Crooked Little Town
by Ed Brubaker, various artists
(DC Comics, 2003)
Writer Ed Brubaker continues to develop the new, fresh Catwoman in her second story arc, Crooked Little Town. Still in her new garb and bearing a new attitude towards crime -- she's against it, when innocents in her community, Gotham's working-class East End, are the victims -- Selina Kyle takes to the streets and rooftops as the city's newest champion.
Her targets include the street-level dealers and upper-level suits who pull their strings in Gotham's thriving drug trade. But she often finds herself at odds with the police; Gotham's finest are rife with corruption, and Selina is pulled into one far-reaching plot when two bad cops murder an undercover officer, then try to pin it on the sole witness to the event: Selena's best pal and eyes-on-the-street, Holly.
The story is intricately plotted and strongly drawn, with solid characters that leap from the page. Even the dirty cops rise above the thuggish, two-dimensional portrayal to which we've all become accustomed.
Fans of the Batman-Catwoman romance option will enjoy some low-grade flirtation between the two, in both their costumed and civilian guises. It doesn't go very far, however, and for once, readers get the impression that Selina, not Bruce, is in control. Also included in this collected volume are a one-shot story showing Selina's loyalty to an old friend in bad trouble -- and her willingness to break the law in what she considers a good cause -- and a stand-alone Secret Files story that retells Catwoman's background story (in the current continuity, anyway) through Holly's eyes.

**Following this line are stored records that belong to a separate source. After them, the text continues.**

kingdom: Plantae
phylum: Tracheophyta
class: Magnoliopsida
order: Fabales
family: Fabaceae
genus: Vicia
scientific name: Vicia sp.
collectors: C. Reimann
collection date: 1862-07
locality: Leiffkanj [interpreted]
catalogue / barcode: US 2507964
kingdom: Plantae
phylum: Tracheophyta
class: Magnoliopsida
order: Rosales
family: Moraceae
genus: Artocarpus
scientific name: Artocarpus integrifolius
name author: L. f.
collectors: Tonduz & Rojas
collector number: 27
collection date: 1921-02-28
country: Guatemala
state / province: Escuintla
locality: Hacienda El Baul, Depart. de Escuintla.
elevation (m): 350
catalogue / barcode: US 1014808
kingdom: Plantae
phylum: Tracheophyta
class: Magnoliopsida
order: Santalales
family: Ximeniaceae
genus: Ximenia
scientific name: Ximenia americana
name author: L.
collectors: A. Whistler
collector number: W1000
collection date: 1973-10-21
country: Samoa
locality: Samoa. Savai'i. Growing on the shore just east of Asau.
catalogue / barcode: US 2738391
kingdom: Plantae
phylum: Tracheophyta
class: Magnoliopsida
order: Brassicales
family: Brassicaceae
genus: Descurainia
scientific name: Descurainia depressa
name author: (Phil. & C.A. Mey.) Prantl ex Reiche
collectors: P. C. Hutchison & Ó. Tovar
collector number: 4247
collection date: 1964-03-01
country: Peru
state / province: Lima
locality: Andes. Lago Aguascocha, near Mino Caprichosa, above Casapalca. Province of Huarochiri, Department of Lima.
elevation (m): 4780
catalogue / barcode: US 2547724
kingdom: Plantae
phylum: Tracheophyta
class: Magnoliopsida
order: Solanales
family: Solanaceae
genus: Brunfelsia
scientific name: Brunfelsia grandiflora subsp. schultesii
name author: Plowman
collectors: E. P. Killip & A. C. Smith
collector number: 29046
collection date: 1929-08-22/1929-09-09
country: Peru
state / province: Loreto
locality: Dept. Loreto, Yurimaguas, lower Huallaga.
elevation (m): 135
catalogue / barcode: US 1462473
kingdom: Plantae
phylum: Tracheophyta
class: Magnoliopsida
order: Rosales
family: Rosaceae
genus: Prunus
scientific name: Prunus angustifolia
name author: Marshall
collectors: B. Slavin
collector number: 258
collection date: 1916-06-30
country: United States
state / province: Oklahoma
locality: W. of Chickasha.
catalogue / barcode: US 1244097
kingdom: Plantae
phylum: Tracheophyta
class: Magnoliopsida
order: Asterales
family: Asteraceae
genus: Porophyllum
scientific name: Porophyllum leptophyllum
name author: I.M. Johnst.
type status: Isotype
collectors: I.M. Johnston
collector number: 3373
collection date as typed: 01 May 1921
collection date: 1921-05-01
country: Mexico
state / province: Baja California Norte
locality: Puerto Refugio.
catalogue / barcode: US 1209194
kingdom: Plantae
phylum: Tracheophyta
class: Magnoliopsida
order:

By this point in the series, it's clear Catwoman's new costume is a hit with the readers, as is her toned-down sexuality, her amped-up romance with Batman and her new outlook on life. Far from the only villain-to-hero transformation in comics' history, it is by far one of the most successful -- leaving fans to wonder why the recent Catwoman movie with Halle Berry ignored the character's rich potential and went with a completely unrelated concept. Either way, Catwoman is secure in her own ongoing series, and Crooked Little Town is a fine sample of her recent developments.